ASSIGNMENT: Copy every one of the following records word for word.

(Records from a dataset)
★ ★ ★ ★ ★ ★ ★

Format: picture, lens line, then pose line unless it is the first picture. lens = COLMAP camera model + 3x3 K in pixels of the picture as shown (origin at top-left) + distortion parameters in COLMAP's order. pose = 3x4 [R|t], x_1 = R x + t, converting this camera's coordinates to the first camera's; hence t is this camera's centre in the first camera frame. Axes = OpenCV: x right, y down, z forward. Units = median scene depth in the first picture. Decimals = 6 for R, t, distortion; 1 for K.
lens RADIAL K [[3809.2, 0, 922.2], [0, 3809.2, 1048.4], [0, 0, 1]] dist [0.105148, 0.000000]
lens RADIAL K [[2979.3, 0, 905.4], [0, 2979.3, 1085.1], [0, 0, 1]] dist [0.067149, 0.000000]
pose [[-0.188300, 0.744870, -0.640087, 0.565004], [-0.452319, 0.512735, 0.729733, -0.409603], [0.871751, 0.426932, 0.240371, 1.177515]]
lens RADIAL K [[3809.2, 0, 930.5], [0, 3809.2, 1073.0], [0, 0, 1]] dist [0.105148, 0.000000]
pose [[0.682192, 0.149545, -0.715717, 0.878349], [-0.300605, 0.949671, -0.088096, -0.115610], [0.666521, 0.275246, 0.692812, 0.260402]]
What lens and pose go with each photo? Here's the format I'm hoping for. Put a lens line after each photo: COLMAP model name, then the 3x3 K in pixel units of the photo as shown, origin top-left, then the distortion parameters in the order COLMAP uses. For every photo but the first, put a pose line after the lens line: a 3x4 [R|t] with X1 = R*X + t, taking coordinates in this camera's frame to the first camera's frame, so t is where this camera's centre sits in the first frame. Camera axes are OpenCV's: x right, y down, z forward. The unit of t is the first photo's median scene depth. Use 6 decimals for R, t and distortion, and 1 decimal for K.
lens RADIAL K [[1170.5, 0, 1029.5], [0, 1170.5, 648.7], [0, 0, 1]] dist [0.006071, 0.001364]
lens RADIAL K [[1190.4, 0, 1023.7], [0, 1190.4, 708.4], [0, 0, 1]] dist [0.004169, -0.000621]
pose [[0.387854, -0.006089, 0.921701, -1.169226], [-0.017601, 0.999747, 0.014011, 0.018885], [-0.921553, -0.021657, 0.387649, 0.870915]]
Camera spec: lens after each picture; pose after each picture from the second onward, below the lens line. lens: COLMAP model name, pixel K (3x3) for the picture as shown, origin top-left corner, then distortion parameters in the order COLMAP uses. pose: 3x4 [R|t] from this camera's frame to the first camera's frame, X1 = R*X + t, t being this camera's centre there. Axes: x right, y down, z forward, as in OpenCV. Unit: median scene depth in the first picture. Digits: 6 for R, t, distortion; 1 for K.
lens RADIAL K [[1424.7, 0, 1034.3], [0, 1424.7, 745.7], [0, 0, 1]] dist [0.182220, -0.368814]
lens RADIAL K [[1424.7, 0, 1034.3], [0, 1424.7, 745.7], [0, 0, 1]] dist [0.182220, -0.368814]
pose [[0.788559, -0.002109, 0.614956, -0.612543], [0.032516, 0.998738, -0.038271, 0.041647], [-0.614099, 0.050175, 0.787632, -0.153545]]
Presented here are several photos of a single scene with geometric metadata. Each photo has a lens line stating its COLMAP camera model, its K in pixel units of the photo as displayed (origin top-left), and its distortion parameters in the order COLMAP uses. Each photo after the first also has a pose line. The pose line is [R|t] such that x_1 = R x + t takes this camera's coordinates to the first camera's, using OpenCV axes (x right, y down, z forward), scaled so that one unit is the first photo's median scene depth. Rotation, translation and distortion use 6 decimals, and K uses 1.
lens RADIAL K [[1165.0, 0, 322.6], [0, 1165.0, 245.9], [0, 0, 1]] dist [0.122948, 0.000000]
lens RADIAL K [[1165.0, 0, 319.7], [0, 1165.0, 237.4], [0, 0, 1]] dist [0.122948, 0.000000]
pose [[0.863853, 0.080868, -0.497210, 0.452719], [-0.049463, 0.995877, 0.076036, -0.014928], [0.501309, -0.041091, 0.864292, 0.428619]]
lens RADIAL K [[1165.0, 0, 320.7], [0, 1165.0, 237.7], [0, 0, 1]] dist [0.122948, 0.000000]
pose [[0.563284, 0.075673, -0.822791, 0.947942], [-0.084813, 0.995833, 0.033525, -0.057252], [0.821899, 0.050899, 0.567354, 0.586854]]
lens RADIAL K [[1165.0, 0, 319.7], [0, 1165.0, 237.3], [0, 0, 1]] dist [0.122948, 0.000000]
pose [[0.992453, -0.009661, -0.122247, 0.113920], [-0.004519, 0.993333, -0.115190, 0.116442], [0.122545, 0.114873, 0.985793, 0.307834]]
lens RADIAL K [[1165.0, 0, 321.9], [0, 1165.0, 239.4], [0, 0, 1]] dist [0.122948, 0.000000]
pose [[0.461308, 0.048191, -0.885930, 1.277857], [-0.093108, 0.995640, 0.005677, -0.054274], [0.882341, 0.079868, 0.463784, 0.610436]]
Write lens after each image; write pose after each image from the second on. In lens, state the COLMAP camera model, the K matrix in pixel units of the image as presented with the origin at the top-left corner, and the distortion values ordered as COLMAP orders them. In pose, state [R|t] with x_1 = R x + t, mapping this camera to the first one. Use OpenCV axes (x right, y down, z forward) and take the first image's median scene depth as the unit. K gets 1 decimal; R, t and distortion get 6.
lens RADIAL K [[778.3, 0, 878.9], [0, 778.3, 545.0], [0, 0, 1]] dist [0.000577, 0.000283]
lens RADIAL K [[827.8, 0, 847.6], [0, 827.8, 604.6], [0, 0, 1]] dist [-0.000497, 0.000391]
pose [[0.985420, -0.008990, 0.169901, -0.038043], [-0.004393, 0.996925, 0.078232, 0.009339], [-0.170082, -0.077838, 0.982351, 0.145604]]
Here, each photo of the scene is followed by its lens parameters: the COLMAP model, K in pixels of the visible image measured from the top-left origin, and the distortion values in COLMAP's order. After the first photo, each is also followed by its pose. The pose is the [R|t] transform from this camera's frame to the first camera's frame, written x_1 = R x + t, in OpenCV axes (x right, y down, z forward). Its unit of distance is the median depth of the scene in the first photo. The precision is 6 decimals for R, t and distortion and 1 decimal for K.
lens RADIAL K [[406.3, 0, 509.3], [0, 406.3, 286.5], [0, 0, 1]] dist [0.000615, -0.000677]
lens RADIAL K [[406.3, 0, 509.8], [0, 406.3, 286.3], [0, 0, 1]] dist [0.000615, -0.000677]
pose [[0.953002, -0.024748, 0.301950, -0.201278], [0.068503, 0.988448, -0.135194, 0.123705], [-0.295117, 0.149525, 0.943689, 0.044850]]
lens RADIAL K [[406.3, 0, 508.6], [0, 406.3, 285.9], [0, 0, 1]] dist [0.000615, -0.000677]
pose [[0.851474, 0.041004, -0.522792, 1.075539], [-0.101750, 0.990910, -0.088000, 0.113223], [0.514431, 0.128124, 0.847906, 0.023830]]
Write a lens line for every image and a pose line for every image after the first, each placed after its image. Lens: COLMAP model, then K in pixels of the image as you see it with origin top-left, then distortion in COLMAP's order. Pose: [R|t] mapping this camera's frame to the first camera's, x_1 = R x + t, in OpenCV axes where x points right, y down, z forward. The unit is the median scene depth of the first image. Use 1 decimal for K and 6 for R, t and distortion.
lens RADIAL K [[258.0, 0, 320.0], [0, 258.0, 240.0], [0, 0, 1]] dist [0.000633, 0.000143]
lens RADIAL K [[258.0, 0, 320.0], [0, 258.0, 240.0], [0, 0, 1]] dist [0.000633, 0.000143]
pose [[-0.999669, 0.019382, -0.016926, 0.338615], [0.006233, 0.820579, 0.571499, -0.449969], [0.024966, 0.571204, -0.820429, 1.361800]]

★ ★ ★ ★ ★ ★ ★

WRITTEN ANSWER:
Format: picture, lens line, then pose line unless it is the first picture. lens = COLMAP camera model + 3x3 K in pixels of the picture as shown (origin at top-left) + distortion parameters in COLMAP's order. pose = 3x4 [R|t], x_1 = R x + t, converting this camera's coordinates to the first camera's; hence t is this camera's centre in the first camera frame. Axes = OpenCV: x right, y down, z forward. Units = median scene depth in the first picture. Decimals = 6 for R, t, distortion; 1 for K.
lens RADIAL K [[3809.2, 0, 922.2], [0, 3809.2, 1048.4], [0, 0, 1]] dist [0.105148, 0.000000]
lens RADIAL K [[2979.3, 0, 905.4], [0, 2979.3, 1085.1], [0, 0, 1]] dist [0.067149, 0.000000]
pose [[-0.188300, 0.744870, -0.640087, 0.565004], [-0.452319, 0.512735, 0.729733, -0.409603], [0.871751, 0.426932, 0.240371, 1.177515]]
lens RADIAL K [[3809.2, 0, 930.5], [0, 3809.2, 1073.0], [0, 0, 1]] dist [0.105148, 0.000000]
pose [[0.682192, 0.149545, -0.715717, 0.878349], [-0.300605, 0.949671, -0.088096, -0.115610], [0.666521, 0.275246, 0.692812, 0.260402]]
What lens and pose go with each photo? Here's the format I'm hoping for. Put a lens line after each photo: COLMAP model name, then the 3x3 K in pixel units of the photo as shown, origin top-left, then the distortion parameters in the order COLMAP uses. For every photo but the first, put a pose line after the lens line: a 3x4 [R|t] with X1 = R*X + t, taking coordinates in this camera's frame to the first camera's frame, so t is where this camera's centre sits in the first frame. Camera axes are OpenCV's: x right, y down, z forward. The unit of t is the first photo's median scene depth. Use 6 decimals for R, t and distortion, and 1 decimal for K.
lens RADIAL K [[1170.5, 0, 1029.5], [0, 1170.5, 648.7], [0, 0, 1]] dist [0.006071, 0.001364]
lens RADIAL K [[1190.4, 0, 1023.7], [0, 1190.4, 708.4], [0, 0, 1]] dist [0.004169, -0.000621]
pose [[0.387854, -0.006089, 0.921701, -1.169226], [-0.017601, 0.999747, 0.014011, 0.018885], [-0.921553, -0.021657, 0.387649, 0.870915]]
Camera spec: lens after each picture; pose after each picture from the second onward, below the lens line. lens: COLMAP model name, pixel K (3x3) for the picture as shown, origin top-left corner, then distortion parameters in the order COLMAP uses. pose: 3x4 [R|t] from this camera's frame to the first camera's frame, X1 = R*X + t, t being this camera's centre there. Axes: x right, y down, z forward, as in OpenCV. Unit: median scene depth in the first picture. Digits: 6 for R, t, distortion; 1 for K.
lens RADIAL K [[1424.7, 0, 1034.3], [0, 1424.7, 745.7], [0, 0, 1]] dist [0.182220, -0.368814]
lens RADIAL K [[1424.7, 0, 1034.3], [0, 1424.7, 745.7], [0, 0, 1]] dist [0.182220, -0.368814]
pose [[0.788559, -0.002109, 0.614956, -0.612543], [0.032516, 0.998738, -0.038271, 0.041647], [-0.614099, 0.050175, 0.787632, -0.153545]]
Presented here are several photos of a single scene with geometric metadata. Each photo has a lens line stating its COLMAP camera model, its K in pixel units of the photo as displayed (origin top-left), and its distortion parameters in the order COLMAP uses. Each photo after the first also has a pose line. The pose line is [R|t] such that x_1 = R x + t takes this camera's coordinates to the first camera's, using OpenCV axes (x right, y down, z forward), scaled so that one unit is the first photo's median scene depth. Rotation, translation and distortion use 6 decimals, and K uses 1.
lens RADIAL K [[1165.0, 0, 322.6], [0, 1165.0, 245.9], [0, 0, 1]] dist [0.122948, 0.000000]
lens RADIAL K [[1165.0, 0, 319.7], [0, 1165.0, 237.4], [0, 0, 1]] dist [0.122948, 0.000000]
pose [[0.863853, 0.080868, -0.497210, 0.452719], [-0.049463, 0.995877, 0.076036, -0.014928], [0.501309, -0.041091, 0.864292, 0.428619]]
lens RADIAL K [[1165.0, 0, 320.7], [0, 1165.0, 237.7], [0, 0, 1]] dist [0.122948, 0.000000]
pose [[0.563284, 0.075673, -0.822791, 0.947942], [-0.084813, 0.995833, 0.033525, -0.057252], [0.821899, 0.050899, 0.567354, 0.586854]]
lens RADIAL K [[1165.0, 0, 319.7], [0, 1165.0, 237.3], [0, 0, 1]] dist [0.122948, 0.000000]
pose [[0.992453, -0.009661, -0.122247, 0.113920], [-0.004519, 0.993333, -0.115190, 0.116442], [0.122545, 0.114873, 0.985793, 0.307834]]
lens RADIAL K [[1165.0, 0, 321.9], [0, 1165.0, 239.4], [0, 0, 1]] dist [0.122948, 0.000000]
pose [[0.461308, 0.048191, -0.885930, 1.277857], [-0.093108, 0.995640, 0.005677, -0.054274], [0.882341, 0.079868, 0.463784, 0.610436]]
Write lens after each image; write pose after each image from the second on. In lens, state the COLMAP camera model, the K matrix in pixel units of the image as presented with the origin at the top-left corner, and the distortion values ordered as COLMAP orders them. In pose, state [R|t] with x_1 = R x + t, mapping this camera to the first one. Use OpenCV axes (x right, y down, z forward) and take the first image's median scene depth as the unit. K gets 1 decimal; R, t and distortion get 6.
lens RADIAL K [[778.3, 0, 878.9], [0, 778.3, 545.0], [0, 0, 1]] dist [0.000577, 0.000283]
lens RADIAL K [[827.8, 0, 847.6], [0, 827.8, 604.6], [0, 0, 1]] dist [-0.000497, 0.000391]
pose [[0.985420, -0.008990, 0.169901, -0.038043], [-0.004393, 0.996925, 0.078232, 0.009339], [-0.170082, -0.077838, 0.982351, 0.145604]]
Here, each photo of the scene is followed by its lens parameters: the COLMAP model, K in pixels of the visible image measured from the top-left origin, and the distortion values in COLMAP's order. After the first photo, each is also followed by its pose. The pose is the [R|t] transform from this camera's frame to the first camera's frame, written x_1 = R x + t, in OpenCV axes (x right, y down, z forward). Its unit of distance is the median depth of the scene in the first photo. The precision is 6 decimals for R, t and distortion and 1 decimal for K.
lens RADIAL K [[406.3, 0, 509.3], [0, 406.3, 286.5], [0, 0, 1]] dist [0.000615, -0.000677]
lens RADIAL K [[406.3, 0, 509.8], [0, 406.3, 286.3], [0, 0, 1]] dist [0.000615, -0.000677]
pose [[0.953002, -0.024748, 0.301950, -0.201278], [0.068503, 0.988448, -0.135194, 0.123705], [-0.295117, 0.149525, 0.943689, 0.044850]]
lens RADIAL K [[406.3, 0, 508.6], [0, 406.3, 285.9], [0, 0, 1]] dist [0.000615, -0.000677]
pose [[0.851474, 0.041004, -0.522792, 1.075539], [-0.101750, 0.990910, -0.088000, 0.113223], [0.514431, 0.128124, 0.847906, 0.023830]]
Write a lens line for every image and a pose line for every image after the first, each placed after its image. Lens: COLMAP model, then K in pixels of the image as you see it with origin top-left, then distortion in COLMAP's order. Pose: [R|t] mapping this camera's frame to the first camera's, x_1 = R x + t, in OpenCV axes where x points right, y down, z forward. The unit is the median scene depth of the first image. Use 1 decimal for K and 6 for R, t and distortion.
lens RADIAL K [[258.0, 0, 320.0], [0, 258.0, 240.0], [0, 0, 1]] dist [0.000633, 0.000143]
lens RADIAL K [[258.0, 0, 320.0], [0, 258.0, 240.0], [0, 0, 1]] dist [0.000633, 0.000143]
pose [[-0.999669, 0.019382, -0.016926, 0.338615], [0.006233, 0.820579, 0.571499, -0.449969], [0.024966, 0.571204, -0.820429, 1.361800]]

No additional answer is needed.